New government measures aim to make it easier for UK small firms
By: William Hobson
08 November 2010
A series of measures recently unveiled by the government aim to make it easier to start your own business and for small firms to do business in the UK, reports BBC News.
Announced at a summit attended by Business Secretary Vince Cable, Business Minister Mark Prisk, Cabinet Office Minister Francis Maude and new enterprise tsar Lord Young, the measures focus on improving access to finance and making it easier for small and medium-sized enterprises (SMEs) to take work from the public sector.
"As a former small business owner I know how important our SMEs are to the growth of this country," said Mr Prisk. "I entered government with the goal of making this the most entrepreneurial decade in our history and I'm confident that today's announcements will make that a reality."
Plans to help small firms win public sector contracts could lead to greater opportunities for UK franchising in areas such as logistics work and other vital services. The government has said it aims to remove any qualification barriers that prevent small firms from accessing government work, as well as introducing a requirement for all government contractors to pay suppliers within 30 days.
In addition, The Daily Mail reports that the Enterprise Finance Guarantee (EFG) scheme is to be extended for an additional four years. Ministers say this will allow 6,000 SMEs to get financial support per year by making some £2bn available to viable small firms without credit history or collateral.

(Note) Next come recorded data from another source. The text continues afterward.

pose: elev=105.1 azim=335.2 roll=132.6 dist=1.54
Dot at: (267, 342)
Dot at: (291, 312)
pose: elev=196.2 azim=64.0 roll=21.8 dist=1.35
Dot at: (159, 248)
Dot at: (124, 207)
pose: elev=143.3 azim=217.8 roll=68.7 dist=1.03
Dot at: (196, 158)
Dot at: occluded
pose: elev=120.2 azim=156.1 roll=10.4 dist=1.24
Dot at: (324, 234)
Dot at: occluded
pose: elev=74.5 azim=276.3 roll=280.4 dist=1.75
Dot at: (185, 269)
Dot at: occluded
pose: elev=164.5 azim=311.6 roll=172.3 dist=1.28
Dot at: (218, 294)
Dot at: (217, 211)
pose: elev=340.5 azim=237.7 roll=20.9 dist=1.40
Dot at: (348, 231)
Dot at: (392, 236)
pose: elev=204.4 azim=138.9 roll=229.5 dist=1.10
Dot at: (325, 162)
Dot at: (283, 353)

The government has also committed an extra £200m to Enterprise Capital Funds - which allow businesses to sell debt in exchange for a stake of their business - and ministers say they will be holding talks with banks about drafting a new lending code. Finally, it has also announced that it means to "tackle the misconception that social tenants cannot start up a business," opening certain UK franchise opportunities to those in social housing.
Speaking in the Daily Mail, Prime Minister David Cameron said he sought to create a "new economic dynamism" for the UK.